İman; Allah’a, meleklere, kitaplara, peygamberlere, ahirete, kadere, hayır ve şerri yaratan Allah olduğuna inanmaktır. İmanın rükünleri ayrılık kabul etmez, biri birisiz olmaz, Allah’a iman diğerlerine de imanı gerektirir.
Meyve Risalesi 9. Mesele’de bu konu teferruatıyla anlatılmaktadır.
Kısaca ele alırsak, insan, aklıyla düşünen, kalbiyle hisseden, ruhuyla ebediyeti arayan bir varlıktır. Fakat çağımızda birçok insan, hayatın anlamını yalnız maddede arıyor. Oysa Üstadımız Meyve Risalesi ve Sözler’de hayatın gerçek manasının ancak imanın bütün olarak kavranmasıyla ortaya çıkacağını açıklar.
Üstad Said Nursî, Kur’ân-ı Kerim ve Peygamberimizden aldığı dersle, Meyve Risalesi’nin Dokuzuncu Meselesi’nde imanı bir binaya, bir ağaca, bir zincire benzetir. Her bir iman esası bu yapının ayrılmaz bir parçasıdır. Allah’a iman, bütün esasların merkezindedir. Çünkü O’na inanan, O’nun gönderdiği peygamberleri, indirdiği kitapları, yarattığı melekleri, takdir ettiği kaderi ve vaad ettiği ahireti de kabul eder. Birini inkâr etmek, bütünü sarsar.
Ve der ki: “İman, altı rüknünden çıkan öyle bir vahdanî hakikattir ki, tefrik [birbirinden ayrılma] kabul etmez. Ve öyle bir küllîdir ki, tecezzî [parçalanma] kaldırmaz.”
Bu hakikat, imanın mantıkî, ruhî ve ahlâkî bütünlüğünü gösterir. Allah’a inanıp ahireti reddetmek, adalet ve rahmet sıfatlarını inkâr etmektir. Peygamberliği kabul etmemek, Allah’ın kelâmını ve hikmetini reddetmektir.
Kur’ân tefsiri Risale-i Nur ise bu bütünlüğün insana kazandırdığı canlılığı anlatır. İman, hayatın her zerresine can verir; kalbe huzur, akla denge, ruha istikamet kazandırır. İmanla hayat anlam bulur, imansız hayat ise kuru bir gölgeye döner.
Kur’ân-ı Kerîm’de bu hakikat şöyle ifade edilir: “Kim iman eder ve salih amel işlerse, onu güzel bir hayatla yaşatırız.” (Nahl: 97)

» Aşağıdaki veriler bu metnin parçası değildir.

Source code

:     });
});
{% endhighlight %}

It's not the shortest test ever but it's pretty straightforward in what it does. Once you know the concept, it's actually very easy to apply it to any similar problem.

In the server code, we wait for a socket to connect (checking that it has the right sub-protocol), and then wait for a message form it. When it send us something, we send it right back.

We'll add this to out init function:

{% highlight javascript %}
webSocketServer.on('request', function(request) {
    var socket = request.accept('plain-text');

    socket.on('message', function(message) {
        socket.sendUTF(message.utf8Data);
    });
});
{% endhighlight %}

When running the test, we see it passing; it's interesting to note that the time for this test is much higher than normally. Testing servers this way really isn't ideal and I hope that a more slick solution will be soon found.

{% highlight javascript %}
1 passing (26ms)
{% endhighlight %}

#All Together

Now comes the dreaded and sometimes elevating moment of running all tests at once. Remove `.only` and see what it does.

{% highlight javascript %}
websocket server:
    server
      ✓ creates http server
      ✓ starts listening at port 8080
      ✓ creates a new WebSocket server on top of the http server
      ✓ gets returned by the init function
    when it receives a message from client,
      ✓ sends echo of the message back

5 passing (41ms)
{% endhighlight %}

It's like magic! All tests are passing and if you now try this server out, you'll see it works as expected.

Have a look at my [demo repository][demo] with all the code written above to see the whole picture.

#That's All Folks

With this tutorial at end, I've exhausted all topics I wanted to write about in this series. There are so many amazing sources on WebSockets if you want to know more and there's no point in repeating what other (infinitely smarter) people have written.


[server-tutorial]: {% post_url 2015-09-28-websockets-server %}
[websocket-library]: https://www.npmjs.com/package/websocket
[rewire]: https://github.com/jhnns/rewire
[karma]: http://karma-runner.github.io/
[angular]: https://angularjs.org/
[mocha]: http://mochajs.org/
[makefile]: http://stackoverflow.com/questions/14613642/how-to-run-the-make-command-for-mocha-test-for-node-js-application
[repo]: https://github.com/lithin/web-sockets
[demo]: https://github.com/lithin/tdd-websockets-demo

Peygamberimiz (asm) de “İman yetmiş küsur şubedir; en üstünü ‘Lâ ilâhe illallah’tır.” (Müslim, İman: 58) buyurur. Bu hadis, imanın hem kalpte bir nur, hem de amelde bir hayat olduğunu gösterir.
Bugünün dünyasında bilgi çoğaldı, ama huzur azaldı. Çünkü iman, bir bütündür; parçalanınca ruh da dağılır. İnsan, imanını bütün rükünleriyle kavradığında, hayatına da o bütünlüğün huzuru yayılır.
İman, yalnız bir fikir değil; insanı insan eden, belki de sultan eden, hayatı anlamlandıran bir hakikattir. Hakikî imanı elde edenlerden olmayı Rabbimizden niyaz ediyorum.